- Genre: Lifestyle
- Presented by: Eric Pearce; Bert Newton; Barry McQueen; Jessie Matthews; Laurel Young; Geraldine Dillon; Lesley Webster; Evie Hayes; Judy Ann Ford; Binny Lum;
- Country of origin: Australia
- Original language: English

Original release
- Network: GTV-9
- Release: 1957 – 1960

= Thursday at One =

Thursday at One was an Australian daytime television series which aired from 1957 to 1960 on Melbourne station GTV-9. A "programme for the housewife", the running time was as long as two hours.

The series was made up of various segments, which varied during the run of the series, and which at various times included Question Time, Family Doctor, Keep in Trim, Making and Mending, Film Contest, Accent on Beauty, Forty and Over Talent Quest, Personality of the Week, Getting Together, Fun with Food, Bill Warnecke's Quartet, Shirley Broadway, Ace of Clubs Orchestra.

Each episode included either two or three hosts. The hosts of the series varied during the run, but included Eric Pearce, Bert Newton, Barry McQueen, Jessie Matthews, Laurel Young, Geraldine Dillon, Lesley Webster, Evie Hayes, Judy Ann Ford and Binny Lum.

In the 1 August 1957 episode, a woman named Mrs. Yamomoto appeared to demonstrate Japanese flower arranging. This may have been one of the first instances of an Asian making a guest appearance on an Australian television program.

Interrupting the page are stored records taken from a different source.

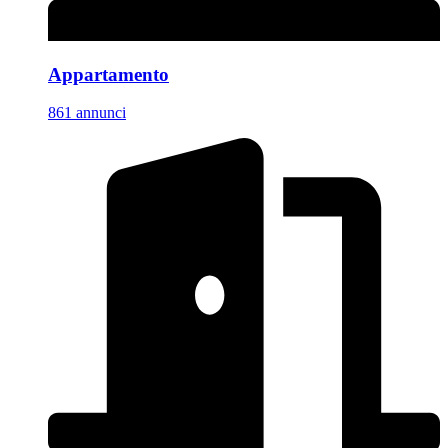
Appartamento
861 annunci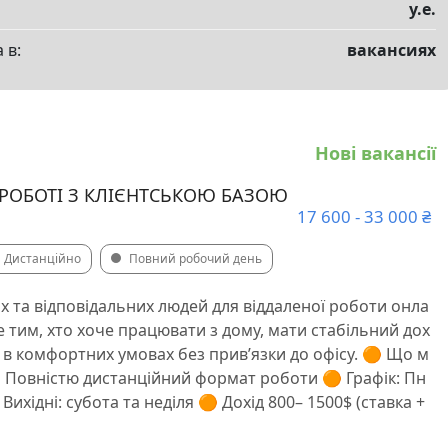
у.е.
 в:
вакансиях
Нові вакансії
РОБОТІ З КЛІЄНТСЬКОЮ БАЗОЮ
17 600 - 33 000 ₴
Дистанційно
Повний робочий день
 та відповідальних людей для віддаленої роботи онла
е тим, хто хоче працювати з дому, мати стабільний дох
я в комфортних умовах без прив’язки до офісу. 🟠 Що м
 Повністю дистанційний формат роботи 🟠 Графік: Пн
 Вихідні: субота та неділя 🟠 Дохід 800– 1500$ (ставка +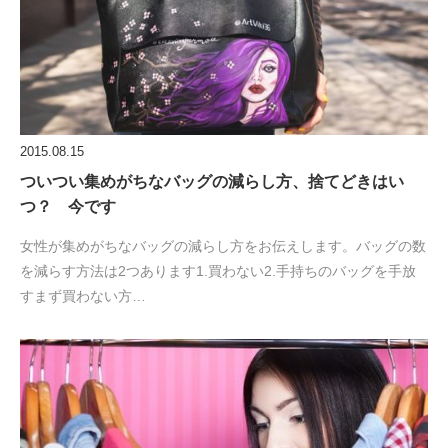
2015.08.15
ついつい集めがちなバッグの減らし方、捨てどきはい
つ？ 今です
女性が集めがちなバッグの減らし方をお伝えします。バッグの数
を減らす方法は2つあります1.買わない2.手持ちのバッグを手放
すまず買わない方…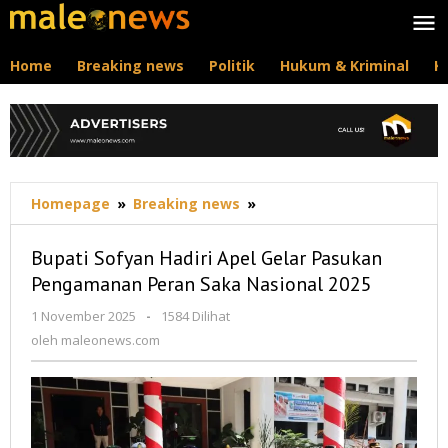
Lewati
ke
konten
Home
Breaking news
Politik
Hukum & Kriminal
K
Bupati
Homepage
»
Breaking news
»
Sofyan
Hadiri
Bupati Sofyan Hadiri Apel Gelar Pasukan
Apel
Pengamanan Peran Saka Nasional 2025
Gelar
Pasukan
oleh
1 November 2025
-
1584 Dilihat
Pengamanan
maleonews.com
oleh
maleonews.com
Peran
Saka
Nasional
2025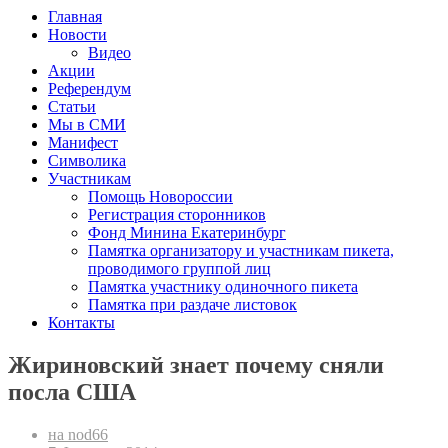
Главная
Новости
Видео
Акции
Референдум
Статьи
Мы в СМИ
Манифест
Символика
Участникам
Помощь Новороссии
Регистрация сторонников
Фонд Минина Екатеринбург
Памятка организатору и участникам пикета,
проводимого группой лиц
Памятка участнику одиночного пикета
Памятка при раздаче листовок
Контакты
Жириновский знает почему сняли
посла США
на nod66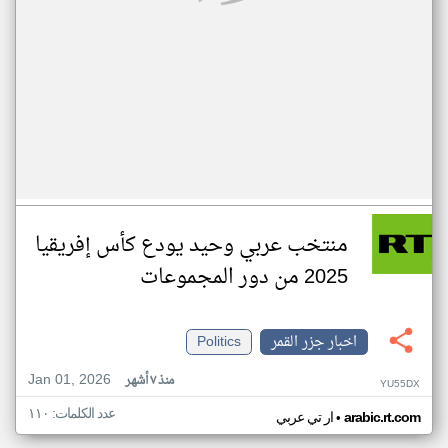
منتخب عربي وحيد يودع كأس إفريقيا
2025 من دور المجموعات
اخبار جزر القمر
Politics
Jan 01, 2026
منذ ٧ أشهر
YU55DX
عدد الكلمات: ١١٠
•
arabic.rt.com
ار تي عربي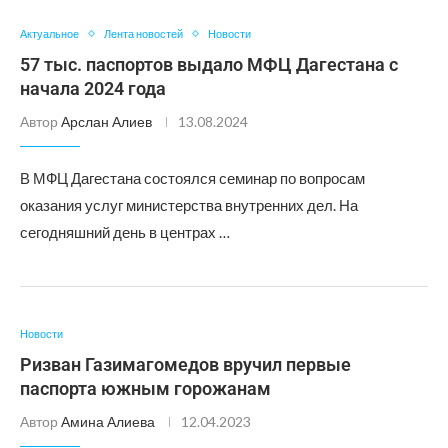
Актуальное
Лента новостей
Новости
57 тыс. паспортов выдало МФЦ Дагестана с
начала 2024 года
Автор
Арслан Алиев
13.08.2024
В МФЦ Дагестана состоялся семинар по вопросам
оказания услуг министерства внутренних дел. На
сегодняшний день в центрах …
Новости
Ризван Газимагомедов вручил первые
паспорта южным горожанам
Автор
Амина Алиева
12.04.2023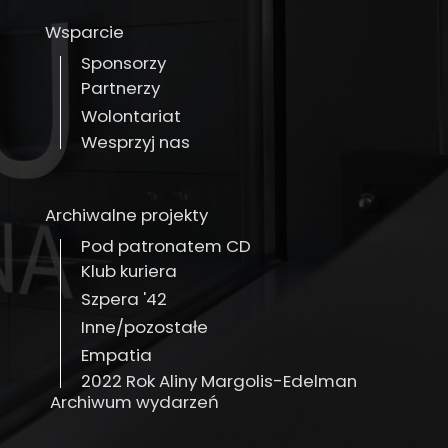
Wsparcie
Sponsorzy
Partnerzy
Wolontariat
Wesprzyj nas
Archiwalne projekty
Pod patronatem CD
Klub kuriera
Szpera '42
Inne/pozostałe
Empatia
2022 Rok Aliny Margolis-Edelman
Archiwum wydarzeń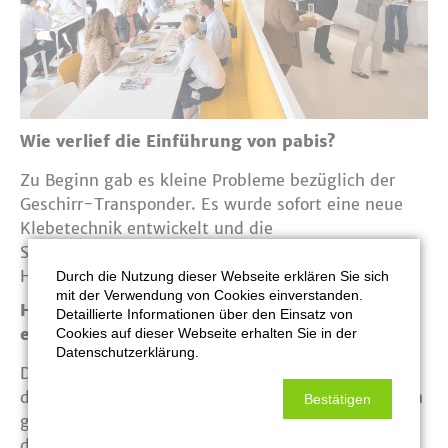
Wie verlief die Einführung von pabis?
Zu Beginn gab es kleine Probleme bezüglich der
Geschirr-Transponder. Es wurde sofort eine neue
Klebetechnik entwickelt und die
Startschwierigkeiten waren damit schnell behoben.
Heute sitzen die Transponder bombenfest.
Durch die Nutzung dieser Webseite erklären Sie sich
mit der Verwendung von Cookies einverstanden.
Hat sich für das Küchenpersonal durch pabis
Detaillierte Informationen über den Einsatz von
etwas verändert?
Cookies auf dieser Webseite erhalten Sie in der
Datenschutzerklärung.
Der morgendliche Ablauf hat sich etwas verändert,
da für den laufenden Betrieb einige Vorbereitungen
Bestätigen
getroffen werden müssen. Beispielsweise werden
die Übergabestationen im Vorfeld programmiert.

As live Australian daytime television series were rarely recorded during the run of the series, it is unlikely (though not impossible) that any complete episodes still exist. Women's World, an ABC series which aired during the same era and which was also aimed at the housewives, does however have several existing episodes and episode segments at the National Archives of Australia and National Film and Sound Archive, though these are not available for viewing.